_SET OF TASKS_:
A. In the court opinion on Nieves's sentencing appeal, change the passage from "The court further" to "substantively unreasonable sentence." so that "upward variance" reads "above-guidelines sentence", and give that passage.
B. Continue the court opinion on Nieves's sentencing appeal from the point where it stops.

_READING TEXT_:
+++

I still have my doubts as to whether this was a way or mechanism of paying a debt. I have to base this on information that is available, that is relevant to the case, given by a person against his own interest per say [sic] in terms of explaining how he was there and why he was there and how he got the vehicle and why this person got to be related.

The court further explained that it “factored in” several considerations, including “his prior record of delinquency, the seriousness of this offense [, and] ․ the leading role that he had in being the one that decided and instructed the other ones.”


Nieves advances several arguments on appeal.1 First, he argues that the district court impermissibly considered unreliable evidence in determining his sentence. Next, he contends that the court justified the upward variance with factors the guidelines sentencing range already took into account. Additionally, he claims that the court overlooked the importance of his youth, which Nieves declares a “significant mitigating factor.” According to Nieves, these errors produced a substantively unreasonable sentence.


“We review sentencing decisions imposed under the advisory Guidelines, whether outside or inside the applicable [guidelines sentencing range], for reasonableness.” United States v. Pantojas-Cruz, 800 F.3d 54, 58 (1st Cir. 2015). Although we customarily apply the abuse of discretion standard to assess reasonableness, “the plain error standard supplants the customary standard of review” when the defendant neglects to preserve an objection before the district court. United States v. Dávila–González, 595 F.3d 42, 47 (1st Cir. 2010). The government contends that the plain error standard applies to certain of Nieves's arguments on appeal, but we sidestep that question because Nieves's arguments fail under even the more favorable abuse of discretion standard.

+++

_ENTRIES PROVIDED_:
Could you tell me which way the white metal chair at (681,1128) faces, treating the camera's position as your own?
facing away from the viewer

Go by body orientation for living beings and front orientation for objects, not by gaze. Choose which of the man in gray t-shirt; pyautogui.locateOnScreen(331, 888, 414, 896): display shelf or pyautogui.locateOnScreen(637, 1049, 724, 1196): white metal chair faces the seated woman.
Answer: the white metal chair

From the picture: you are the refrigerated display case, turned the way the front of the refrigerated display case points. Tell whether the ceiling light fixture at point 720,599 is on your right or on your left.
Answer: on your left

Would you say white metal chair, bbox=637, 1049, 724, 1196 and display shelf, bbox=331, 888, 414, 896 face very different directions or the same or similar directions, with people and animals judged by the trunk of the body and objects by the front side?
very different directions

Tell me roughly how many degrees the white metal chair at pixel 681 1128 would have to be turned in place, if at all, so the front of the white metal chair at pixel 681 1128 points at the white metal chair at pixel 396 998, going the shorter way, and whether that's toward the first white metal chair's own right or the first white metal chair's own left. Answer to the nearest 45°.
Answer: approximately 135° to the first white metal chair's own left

+++

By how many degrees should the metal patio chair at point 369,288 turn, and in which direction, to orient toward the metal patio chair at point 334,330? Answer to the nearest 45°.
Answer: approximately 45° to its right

+++

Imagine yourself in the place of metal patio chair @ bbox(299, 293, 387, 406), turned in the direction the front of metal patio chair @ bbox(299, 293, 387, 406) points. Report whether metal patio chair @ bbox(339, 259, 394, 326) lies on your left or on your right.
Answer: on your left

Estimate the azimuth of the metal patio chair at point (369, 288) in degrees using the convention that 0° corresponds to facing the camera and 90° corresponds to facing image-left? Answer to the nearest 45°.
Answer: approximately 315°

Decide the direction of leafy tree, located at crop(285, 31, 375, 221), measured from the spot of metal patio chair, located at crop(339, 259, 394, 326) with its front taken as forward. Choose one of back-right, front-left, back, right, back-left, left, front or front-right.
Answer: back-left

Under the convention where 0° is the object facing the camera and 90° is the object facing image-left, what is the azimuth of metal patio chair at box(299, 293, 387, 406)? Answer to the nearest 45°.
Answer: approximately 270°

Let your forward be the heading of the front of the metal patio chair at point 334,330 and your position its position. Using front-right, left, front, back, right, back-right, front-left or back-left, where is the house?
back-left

+++

_ANSWERS IN ORDER_:
A.
The court further explained that it “factored in” several considerations, including “his prior record of delinquency, the seriousness of this offense [, and] ․ the leading role that he had in being the one that decided and instructed the other ones.”


Nieves advances several arguments on appeal.1 First, he argues that the district court impermissibly considered unreliable evidence in determining his sentence. Next, he contends that the court justified the above-guidelines sentence with factors the guidelines sentencing range already took into account. Additionally, he claims that the court overlooked the importance of his youth, which Nieves declares a “significant mitigating factor.” According to Nieves, these errors produced a substantively unreasonable sentence.

B.
We review sentences imposed under the advisory guidelines in two phases. In the first phase, we “examine whether the district court committed any procedural missteps.” United States v. Rossignol, 780 F.3d 475, 477 (1st Cir. 2015). Such missteps include “failing to calculate (or improperly calculating) the Guidelines range, treating the Guidelines as mandatory, failing to consider the section 3553(a) factors, selecting a sentence based on clearly erroneous facts, or failing to adequately explain the chosen sentence--including an explanation for any deviation from the Guidelines range.” United States v. Rivera–Moreno, 613 F.3d 1, 8 (1st Cir. 2010) (quoting Gall v. United States, 552 U.S. 38, 51 (2007)). We have described our abuse of discretion standard in this context as “multifaceted,” as we apply clear error review to factual findings, de novo review to interpretations and applications of the guidelines, and abuse of discretion review to judgment calls. See United States v. Serunjogi, 767 F.3d 132, 142 (1st Cir. 2014) (citing United States v. Leahy, 668 F.3d 18, 21 (1st Cir. 2012)).

In the second phase of our review, we “ask whether the sentence is substantively reasonable.” Rossignol, 780 F.3d at 477. Our inquiry “focuses on the duration of the sentence in light of the totality of the circumstances.” United States v. Del Valle-Rodríguez, 761 F.3d 171, 176 (1st Cir. 2014). It acknowledges that, although the “sentencing court is under a mandate to consider a myriad of relevant factors, ․ the weighting of those factors is largely within the court's informed discretion.” United States v. Clogston, 662 F.3d 588, 593 (1st Cir. 2011). Our review demands only “a plausible sentencing rationale and a defensible result.” United States v. Martin, 520 F.3d 87, 96 (1st Cir. 2008).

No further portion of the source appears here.